For maintainability, we should use private constants to store the above array’s size (i.e., 26) and the first letter of the alphabet (i.e., ‘a’). Note that in this implementation, other than this last constant, no chars or strings are actually stored. We can see if a node has a child labeled by a given char by finding the difference between that char and and the first letter of the alphabet, and using that difference as the array index. For example, suppose the array field is named _children, the constant giving the first letter of the alphabet is _alphabetStart, and label is a char variable containing a lower-case letter. Because char is technically a numeric type, we can perform arithmetic with chars; thus, we can obtain the child labeled by label by retrieving _children[label - _alphabetStart]. More specifically, if _alphabetStart is ‘a’ and label contains ’d’, then the difference, label - _alphabetStart, will be 3; hence, the child with label ’d’ will be stored at index 3. We have therefore achieved our goal of providing quick access to a child with a given label.

Let’s now consider how to implement a lookup. We can define a public method for this purpose within the class implementing a trie node:

public bool Contains(string s)
{
    
    . . .
    
}
Note

This method does not need a trie node as a parameter because the method will belong to a trie node. Thus, the method will be able to access the node as this , and may access its private fields directly by their names.

The method consists of five cases:

  • s is null. Note that even though s is not defined to be nullable, because the method is public, user code could still pass a null value. In this case, we should throw an ArgumentNullException, provides more information than does a NullReferenceException.
  • s is the empty string. In this case the bool stored in this node indicates whether it is a word in this trie; hence, we can simply return this bool.
  • The first character of s is not a lower-case English letter (i.e., it is less than ‘a’ or greater than ‘z’). The constants defined for this class should be used in making this determination. In this case, s can’t be stored in this trie; hence, we can return false.
  • The child labeled with the first character of s (obtained as described above) is missing (i.e., is null). Then s isn’t stored in this trie. Again, we return false.
  • The child labeled with the first character of s is present (i.e., non-null). In this case, we need to determine whether the substring following the first character of s is in the trie rooted at the child we retrieved. This can be found using a recursive call to this method within the child trie node. We return the result of this recursive call.
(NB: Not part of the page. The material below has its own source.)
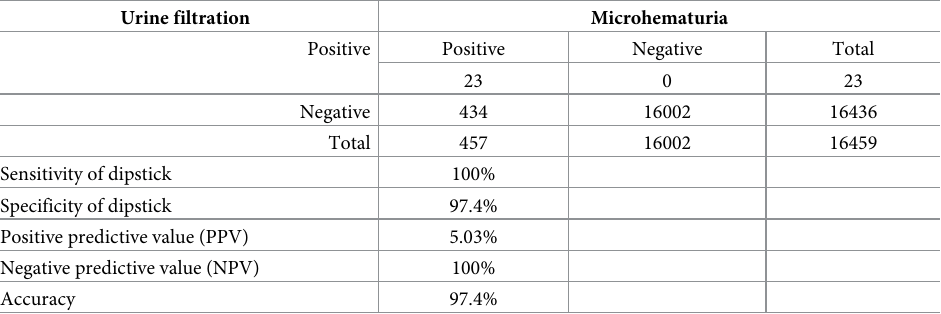
Table 1. Sensitivity, specificity and predictive values of the reagent dipstick method for S haematobium in study participants when filtration results are considered reference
In order to be able to look up words, we need to be able to build a trie to look in. We therefore need to be able to add words to a trie. It’s not practical to make a trie node immutable, as there is too much information that would need to be copied if we need to replace a node with a new one (we would need to construct a new node for each letter of each word we added). We therefore should provide a public method within the trie node class for the purpose of adding a word to the trie rooted at this node:

public void Add(string s)
{
    
    . . .

}

This time there are four cases:

  • s is null. This case should be handled as in the Contains method above.
  • s is the empty string. Then we can record this word by setting the bool in this node to true.
  • The first character of s is not a lower-case English letter. Then we can’t add the word. In this case, we’ll need to throw an exception.
  • The first character is a lower-case English letter. In this case, we need to add the substring following the first character of s to the child labeled with the first letter. We do this as follows:
    • We first need to make sure that the child labeled with the first letter of s is non-null. Thus, if this child is null, we construct a new trie node and place it in the array location for this child.
    • We can now add the substring following the first letter of s to this child by making a recursive call.